24 Kasım Öğretmenler Günü Armağanı
Prof. Dr. Sakine Esen Eruz
Öğretmenliğim yarım asra uzandı. Yarım asır uzun gibi gelebilir, oysa hayat sürdükçe ve insanın sağlığı yerinde oldukça göz açıp kapayıncaya kadar geçen bir süredir bu zaman dilimi.
Kastamonu’da devlet hastanesinde Kulak Burun Boğaz Kliniğini kuran babam Opr. Dr. Şükrü Esen derdi ki, “Kızım, gençliğinin kıymetini bil”. “Ah, babacığım ben hiç bilmedim ki genç olduğumu; ama bu da bir avantajdı, ben yaşlı olduğumu da bilemiyorum ki. Yaşadıkça sadece gerekenleri yapmaya özen gösteriyorum.” Artık olgunluk çağına ulaşan eski bir öğrencimin bugün yazdığı bu satırlara layık olmaktı herhalde en büyük ülküm : “Kaç hayata dokundunuz, farkında olmayarak ya da olarak. Faydalı insan olmak lazım şu hayatta, sizde fazlası olan… Saygıyla eğiliyorum Sevgili Hocam.”
Evet bu sabah Whatsapp’tan bir mesaj aldım. Bir kitap göndermiş eski asistanlarım. Benim yıllarca öğrettiğim bir konunun kitabını yazmışlar. Çeviri Amaçlı Metin Çözümlemesi – Uygulamalı Bir Rehber.
Biraz daha ayrıntılı bakınca kitabın başında bana teşekkür ettiklerini okudum ve sonsuz duygulandım. Demişler ki :
PROF. DR. SAKİNE ERUZ’A TEŞEKKÜR
Bir yaprağa bakarak ağacı, mevsimi, coğrafyayı o coğrafyanın insanını, alışkanlıklarını ve kültürünü anlatabilir misiniz? Çeviribilim alanının değerli hocası Sakine Eruz, çeviri amaçlı metin çözümlemesi dersine yolda bulduğu bir yaprağı getirir, öğrencilere “bu yaprak sizce hangi ağacın?, hangi coğrafyada ve mevsimde yetişmiş olabilir?, peki etrafınızda hiç bu ağacı gördünüz mü ?” diye sorar. Her öğrenci kendince cevap verir, Sakine Hoca da bu ‘göreliğin’ alışkanlıklar, ilgi alanları ve kültür katmanlarındaki farklılıklardan kaynaklandığını hayatın akışı içinde anlatır. Öğrencilere etraflarına farkındalıkla bakmanın ne kadar önemli olduğunu göstermek ister.

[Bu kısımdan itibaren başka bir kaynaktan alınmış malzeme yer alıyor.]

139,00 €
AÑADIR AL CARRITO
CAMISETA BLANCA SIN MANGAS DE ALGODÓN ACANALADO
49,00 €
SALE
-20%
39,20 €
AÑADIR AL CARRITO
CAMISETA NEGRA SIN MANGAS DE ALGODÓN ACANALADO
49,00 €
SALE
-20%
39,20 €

Nesnelerin de kendi öyküsünü anlatan birer metin olduğunu hep canlı tuttuğu coşkusuyla anlatan hocamız, buradan yumuşak bir geçişle çevirinin bir öykü anlatma eylemi olduğunu fark ettirir. Keza çevirmenlerin de birer öykü anlatıcısı olarak etraflarına farkındalıkla bakmalarının önemini vurgular. Ne mutlu ki yüzlerce öğrenci Sakine Hocamızdan aldığı derslerle bu şansa erişti. Bir o kadar kişi de kendisinin gerek kitapları gerekse diğer paylaşımlarıyla bu anlamlı iletişimi sürdürüyor.
Yakaladığımız bu şans bizim için bir çıkış noktası oldu ve öğrencilerimizi çevirinin bu zengin dünyasında nasıl yönlendirebileceğimiz düşünmeye teşvik etti hep. Değerli hocamıza, tüm fedakarlığıyla elimizi tuttuğu ve yolumuzu aydınlattığı için çok teşekkür ederiz.

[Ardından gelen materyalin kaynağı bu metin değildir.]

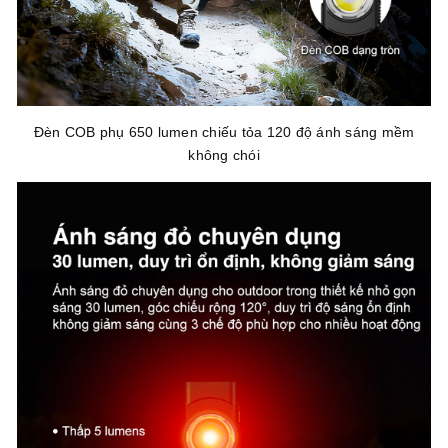
Đèn COB phụ 650 lumen chiếu tỏa 120 độ ánh sáng mềm
không chói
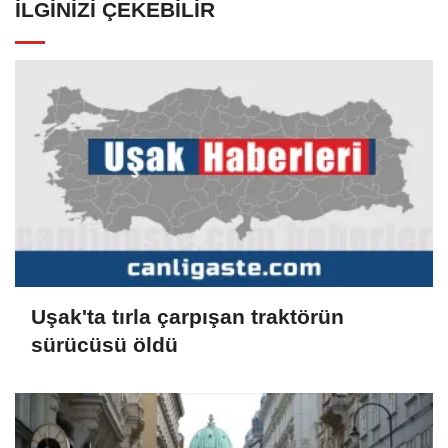
İLGINIZI ÇEKEBILIR
Uşak'ta tırla çarpışan traktörün
sürücüsü öldü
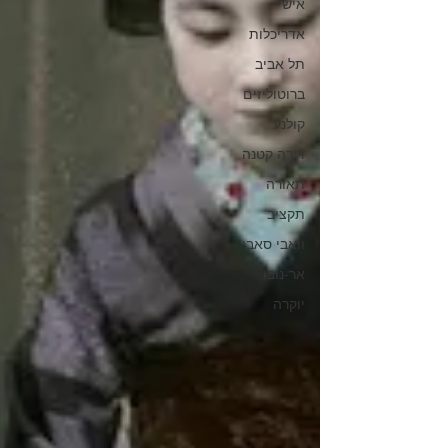
אישי
אדריכלות
תל אביב
ברוטוליזים
קולנע
דירה קטנה
תאורה
תקציב
וואבי סאבי
אר-נובו
יוקרה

Aslı Selcen Aslan – Tutku Öncü Yılmaz”
Şimdi izninizle biraz gerilere gidelim. Yıl 2014. Kastamonu Aytaç Eruz Anadolu Lisesi’nin banisi eşim y. Müh. Aytaç Eruz’un sağlığı çok iyi değil, babam da rahatsız. Üniversite ise çok yoğun, hem bölüm başkanıyım, hem yönetim kurulundayım. Hiçbir şeyi yetişemiyormuşum gibi bir his var içimde. Kadromuz ise yetersiz. Gece gündüz çalışıyorum, ama istediklerimi yine de yapamıyorum. Emekli olmaya tam karar verdiğim bir gün doktora öğrencim Aslı Selcen telefon ediyor. “Hocam, izniniz olursa dekanımız Behzat Hocayla sizi ziyaret etmek istiyoruz” diyor. Prof. Dr. Behzat Gürkan İzmir Yaşar Üniversitesi Fen Edebiyat Fakültesi dekanı. Pek bir anlam veremiyorum, ama “Tabi buyurun, memnun oluruz” diyorum. Bir süre sonra evin önünde bir araba park ediyor, Behzat hocayla Aslı arabadan iniyorlar. Eşimin de belinde sorunlar var, balkonda istirahat ediyor. Hava sıcak, balkona buyur ediyoruz konukları. İzmir’den incir getirmişler. Laf lafı açıyor ve Behzat Hoca : “Hocam sizi İzmir’e davet etmeye geldik”, diyor. Ben anlamıyorum. Yaşar Üniversitesi’nde bölümün güçlenmesini istiyorlarmış ve ben akıllarına gelmişim. Aslı, Selçuk, Duygu ve daha sonra Tutku aslında İzmir’de görevliler, ancak orada doktora programı olmadığı için İstanbul Üniversitesi’ne gelip gidiyorlar. Aslı da benim doktora öğrencim. “Aslı’cığım”, diyorum, “ben emekli olacağım, bak eşimin durumu çok iyi değil, onu nasıl yalnız bırakırım. “ Tam o sırada eşim araya giriyor ve ne dese beğenirsiniz. “Sakine, bu büyük bir onur, bak seni istemeye ta İzmir’den gelmişler, git çalış orada, ben bir şekilde başımın çaresine bakarım. Ayrıca İzmir çok güzeldir.” Aytaç’ın babası İzmir’e ilk giren subaylardan. Çocukluğu İzmir’de geçmiş. Bana bu durumda fazla bir söz hakkı düşmüyor, ayrıca İzmir’deki bütün asistanları çok iyi tanıyorum, hepsi de son derece çalışkanlar ve güçlü bir kadroları var, beni yormayacaklarını biliyorum.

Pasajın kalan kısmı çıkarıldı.